Fuentes de la policía consideraron inverosímil esta versión, atendiendo a la hora de la madrugada en la que se declaró el incendio. Por otra parte, vecinas del inmueble afirmaron que María Inés Mariño, madre de las víctimas, afirmó apenas salir de la casa que entre la 1.30 y las 2 de la madrugada entró en la habitación de sus hijos y los halló durmiendo.

Patricia María y Tamara Luz, las dos gemelas, y su hermano Wilmar Fabián ocupaban una de las dos habitaciones de que dispone la casa, una planta baja que no supera los 10 metros de largo por cuatro de ancho. "Una verdadera pocilga", según afirmó una de las vecinas", que aseguró que dificilmente podría vivir allí una persona sola.

Fue precisamente esa vecina quien advirtió a la policía municipal de la existencia del incendio.
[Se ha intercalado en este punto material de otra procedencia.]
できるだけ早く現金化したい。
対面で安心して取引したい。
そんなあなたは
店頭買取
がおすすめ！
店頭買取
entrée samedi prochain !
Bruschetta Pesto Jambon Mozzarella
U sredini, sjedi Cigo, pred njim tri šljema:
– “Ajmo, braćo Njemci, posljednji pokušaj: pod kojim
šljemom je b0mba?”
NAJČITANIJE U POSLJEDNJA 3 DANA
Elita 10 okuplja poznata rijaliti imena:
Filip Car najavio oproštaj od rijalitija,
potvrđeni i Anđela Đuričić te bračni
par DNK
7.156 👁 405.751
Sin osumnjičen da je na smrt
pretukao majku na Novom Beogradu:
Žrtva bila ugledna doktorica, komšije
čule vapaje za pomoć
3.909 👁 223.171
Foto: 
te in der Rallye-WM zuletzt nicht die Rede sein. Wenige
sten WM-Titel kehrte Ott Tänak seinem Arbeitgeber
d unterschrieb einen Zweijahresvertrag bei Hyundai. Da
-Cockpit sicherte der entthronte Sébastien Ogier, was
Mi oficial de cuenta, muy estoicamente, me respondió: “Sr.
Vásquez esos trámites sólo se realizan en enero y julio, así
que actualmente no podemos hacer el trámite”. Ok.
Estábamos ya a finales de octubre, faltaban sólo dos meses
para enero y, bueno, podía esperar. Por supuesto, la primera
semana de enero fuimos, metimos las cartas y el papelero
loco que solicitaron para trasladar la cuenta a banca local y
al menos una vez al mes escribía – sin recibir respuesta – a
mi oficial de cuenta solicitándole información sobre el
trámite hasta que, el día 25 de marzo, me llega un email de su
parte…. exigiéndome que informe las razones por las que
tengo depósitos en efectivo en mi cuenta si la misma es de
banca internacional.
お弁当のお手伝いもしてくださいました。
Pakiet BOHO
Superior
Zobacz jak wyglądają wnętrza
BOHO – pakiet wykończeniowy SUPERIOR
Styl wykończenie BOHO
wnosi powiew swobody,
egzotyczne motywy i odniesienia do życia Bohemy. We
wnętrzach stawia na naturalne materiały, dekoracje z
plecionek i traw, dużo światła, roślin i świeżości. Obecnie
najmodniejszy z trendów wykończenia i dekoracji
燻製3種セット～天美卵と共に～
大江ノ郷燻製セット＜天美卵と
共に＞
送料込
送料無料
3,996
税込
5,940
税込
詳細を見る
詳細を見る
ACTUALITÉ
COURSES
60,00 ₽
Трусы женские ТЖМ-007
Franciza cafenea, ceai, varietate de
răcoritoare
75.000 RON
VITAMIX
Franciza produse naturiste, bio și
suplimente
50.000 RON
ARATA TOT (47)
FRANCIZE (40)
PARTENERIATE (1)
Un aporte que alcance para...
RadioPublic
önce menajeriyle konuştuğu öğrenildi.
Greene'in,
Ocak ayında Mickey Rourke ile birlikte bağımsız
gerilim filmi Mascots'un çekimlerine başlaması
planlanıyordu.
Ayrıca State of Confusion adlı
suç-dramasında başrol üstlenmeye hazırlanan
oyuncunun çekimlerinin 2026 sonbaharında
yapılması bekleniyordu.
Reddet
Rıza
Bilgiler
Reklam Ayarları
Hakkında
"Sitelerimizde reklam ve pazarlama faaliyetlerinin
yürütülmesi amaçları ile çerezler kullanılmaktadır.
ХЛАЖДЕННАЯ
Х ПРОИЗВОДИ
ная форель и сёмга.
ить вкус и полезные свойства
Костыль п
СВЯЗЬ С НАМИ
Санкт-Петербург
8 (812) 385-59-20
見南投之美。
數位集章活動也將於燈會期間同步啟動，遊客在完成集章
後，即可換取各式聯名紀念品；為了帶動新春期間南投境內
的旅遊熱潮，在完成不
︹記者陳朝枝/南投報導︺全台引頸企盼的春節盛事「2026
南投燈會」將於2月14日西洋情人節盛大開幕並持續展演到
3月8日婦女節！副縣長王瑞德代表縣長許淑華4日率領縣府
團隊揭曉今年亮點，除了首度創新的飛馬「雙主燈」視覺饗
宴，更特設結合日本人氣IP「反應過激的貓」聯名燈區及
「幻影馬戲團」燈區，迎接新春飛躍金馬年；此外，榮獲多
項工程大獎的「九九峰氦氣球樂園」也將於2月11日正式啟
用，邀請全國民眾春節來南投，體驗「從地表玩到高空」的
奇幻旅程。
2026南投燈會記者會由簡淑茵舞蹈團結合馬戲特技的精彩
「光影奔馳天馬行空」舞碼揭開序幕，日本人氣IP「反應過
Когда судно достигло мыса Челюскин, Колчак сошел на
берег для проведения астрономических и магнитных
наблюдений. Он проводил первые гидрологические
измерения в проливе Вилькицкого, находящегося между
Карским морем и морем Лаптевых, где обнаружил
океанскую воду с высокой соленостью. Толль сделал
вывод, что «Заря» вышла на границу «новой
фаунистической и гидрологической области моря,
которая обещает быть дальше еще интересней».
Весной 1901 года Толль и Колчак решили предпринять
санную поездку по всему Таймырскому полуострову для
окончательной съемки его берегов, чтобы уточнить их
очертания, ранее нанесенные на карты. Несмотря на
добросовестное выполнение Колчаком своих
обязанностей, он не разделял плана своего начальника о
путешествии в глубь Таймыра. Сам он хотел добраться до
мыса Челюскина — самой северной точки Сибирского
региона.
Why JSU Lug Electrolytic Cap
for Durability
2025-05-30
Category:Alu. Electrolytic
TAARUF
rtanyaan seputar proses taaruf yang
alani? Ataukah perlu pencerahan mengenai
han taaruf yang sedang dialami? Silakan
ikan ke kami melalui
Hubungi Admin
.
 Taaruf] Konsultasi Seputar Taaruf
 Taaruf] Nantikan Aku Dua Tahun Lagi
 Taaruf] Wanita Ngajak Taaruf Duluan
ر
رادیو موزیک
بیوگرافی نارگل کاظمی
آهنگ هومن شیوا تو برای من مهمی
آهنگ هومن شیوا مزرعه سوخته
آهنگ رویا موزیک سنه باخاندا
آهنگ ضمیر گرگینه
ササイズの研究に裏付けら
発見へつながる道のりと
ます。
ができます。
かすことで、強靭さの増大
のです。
Según declaró, se percató de ello tras oír desde su casa los insistentes bocinazos que daba un automovilista que en ese momento pasaba por esa calle. "También oí los gritos de los niños, que lloraban mucho", declaró, "pero pensé que los padres debían estar discutiendo y que los niños se habían asustado. Eran unos lloros muy desesperados. En ese momento ya se debían estar quemando, los pobrecitos. Abrí la puerta y vi que el fuego salía por la ventana, y llamé a la policía".

Los padres fueron avisados del incendio por el hijo mayor, con el que saltaron por una de las ventanas. Al intentar entrar de nuevo para sacar al resto de sus hijos, no pudieron hacerlo a causa de la envergadura de las llamas.

* Este artículo apareció en la edición impresa del lunes, 19 de septiembre de 1988.